Do I need any attachments to help the air be more useful for my purpose? like a smaller diameter nozzle for more pressure or will the standard tube be enough?

Also, has anyone ever used one of these? http://www.happyhoodie.com/

I know I'll be able to get one of them to stand for it, she'll actually let me vacuum her, but the others usually leave the room when I'm sucking up hair. One is particularly noise sensitive and though I think I can use do some behavior modification so that he'll tolerate it I'd really like to reduce his stress as much as possible, and the videos have impressed me, but they're just videos, I'd like some personal opinions if anyone has experience with them


----------



## Tankstar (Dec 30, 2006)

Honestly, Im not sure about the HP. Im at work, so I cant see how much mine is that I have at home.

But I was going to say. We use those ear cover like things at work. They seem to help alot. But ours are just stretched out tensor bandages we bought at a dollar store. Much cheaper then the cost of a "real" one.


----------



## Sasha1/2 (Dec 22, 2011)

You might find this thread about dryers -- including shop vacs -- helpful. 
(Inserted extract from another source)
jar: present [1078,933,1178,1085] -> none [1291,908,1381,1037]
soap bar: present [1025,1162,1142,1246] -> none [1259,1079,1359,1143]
http://www.dogforums.com/dog-grooming-forum/89852-drying-all-fur.html


----------



## alilyinthefield (Oct 20, 2011)

Tankstar said:


> Honestly, Im not sure about the HP. Im at work, so I cant see how much mine is that I have at home.
> 
> But I was going to say. We use those ear cover like things at work. They seem to help alot. But ours are just stretched out tensor bandages we bought at a dollar store. Much cheaper then the cost of a "real" one


I actually have one of those! I have the knee one that I use to hold thin ice packs on my knees occasionally 

How did you get it stretched out? I tried it on my smaller pups head last night and it seemed a bit tight, I am thinking will be too small for my big boy though I didn't try him. I want to do some clicker training with him to get him really ENJOYING it before I ever try putting it on him, which shouldn't take long he already puts his collar on the same way 

Sasha, thanks I did read that thread, but no one mentioned the HP


----------